··· SELECTED PASSAGE ···

The logic for entry an exit points are
Entry - when price1 <= 101.0 and not already in an entry that has not exited.
Exit - when price2 >= 113.0 and inside an entry.
It's a kind of gaps and islands problem, this is a generic solution using Windowed Aggregates (should work for most DBMSes):
declare #EntryPrice1 float = 101.0; -- Entry when Price1 <= 101.0 (when not already Entered)
declare #ExitPrice2 float = 113.0; -- Exit when Price2 >= 113.0 (after Entry only)
WITH cte AS
( -- apply your logic to mark potential entry and exit rows
SELECT *
,CASE WHEN Price1 <= #EntryPrice1 THEN Timestamp END AS possibleEntry
,CASE WHEN Price2 >= #ExitPrice2 THEN Timestamp END AS possibleExit
,Max(CASE WHEN Price1 <= #EntryPrice1 THEN Timestamp END) -- most recent possibleEntry
Over (PARTITION BY Name
ORDER BY Timestamp
ROWS Unbounded Preceding) AS lastEntry
,Max(CASE WHEN Price2 >= #ExitPrice2 THEN Timestamp END) -- most recent possibleExit
Over (PARTITION BY Name
ORDER BY Timestamp
ROWS BETWEEN Unbounded Preceding AND 1 Preceding) AS lastExit
FROM [dbo].[Control]
)
-- SELECT * FROM cte ORDER BY Name, PKey
,groupRows AS
( -- mark rows from the 1st entry to the exit row
SELECT *
-- if lastEntry <= lastExit we're after an exit and before an entry -> don't return this row
,CASE WHEN lastEntry <= lastExit THEN 0 ELSE 1 END AS returnFlag
-- assign the same group number to consecutive rows in group
,Sum(CASE WHEN lastEntry <= lastExit THEN 1 ELSE 0 END)
Over (PARTITION BY Name
ORDER BY Timestamp
ROWS Unbounded Preceding) AS grp
FROM cte
WHERE (possibleEntry IS NOT NULL OR possibleExit IS NOT NULL)
AND lastEntry IS NOT NULL
)
-- SELECT * FROM groupRows ORDER BY Name, PKey
,rowNum AS
( -- get the data from the first and last row of an entry/exit group
SELECT *
-- to get the values of the 1st row in a group
,Row_Number() Over (PARTITION BY Name, grp ORDER BY Timestamp) AS rn
-- to get the values of the last row in a group
,Last_Value(Price2)
Over (PARTITION BY Name, grp
ORDER BY Timestamp
ROWS BETWEEN Unbounded Preceding AND Unbounded Following) AS ExitPrice
,Last_Value(possibleExit)
Over (PARTITION BY Name, grp
ORDER BY Timestamp
ROWS BETWEEN Unbounded Preceding AND Unbounded Following) AS ExitTimestamp
,Last_Value(CASE WHEN possibleExit IS NOT NULL THEN PKey END)
Over (PARTITION BY Name, grp
ORDER BY Timestamp
ROWS BETWEEN Unbounded Preceding AND Unbounded Following) AS ExitPKey
FROM groupRows
WHERE returnFlag = 1
)

··· SUPPLIED MATERIAL ···

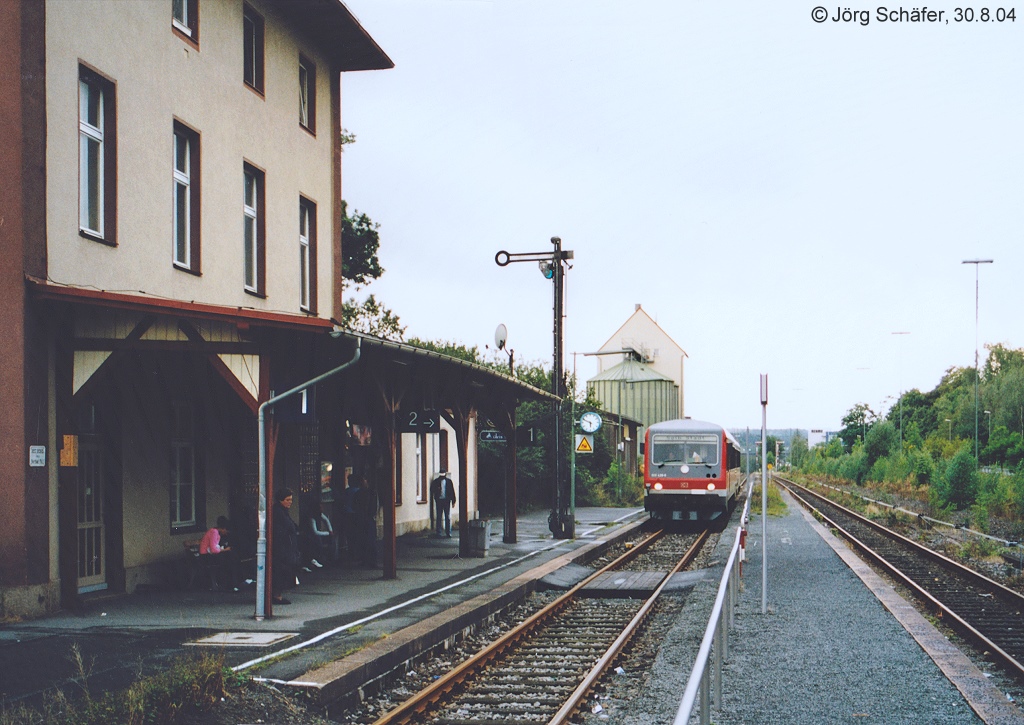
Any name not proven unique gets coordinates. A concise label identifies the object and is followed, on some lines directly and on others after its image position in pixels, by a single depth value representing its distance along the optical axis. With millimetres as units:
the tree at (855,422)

···

▶ [WORK INSTRUCTION]
Answer these from the entry-and-exit SQL passage:
(a) What kind of problem does the passage say this is?
(b) At what Price2 value does an exit happen?
(c) From which table does the query select its rows?

▶ [EXERCISE OUTPUT]
(a) A gaps and islands problem.
(b) When Price2 is greater than or equal to 113.0.
(c) [dbo].[Control]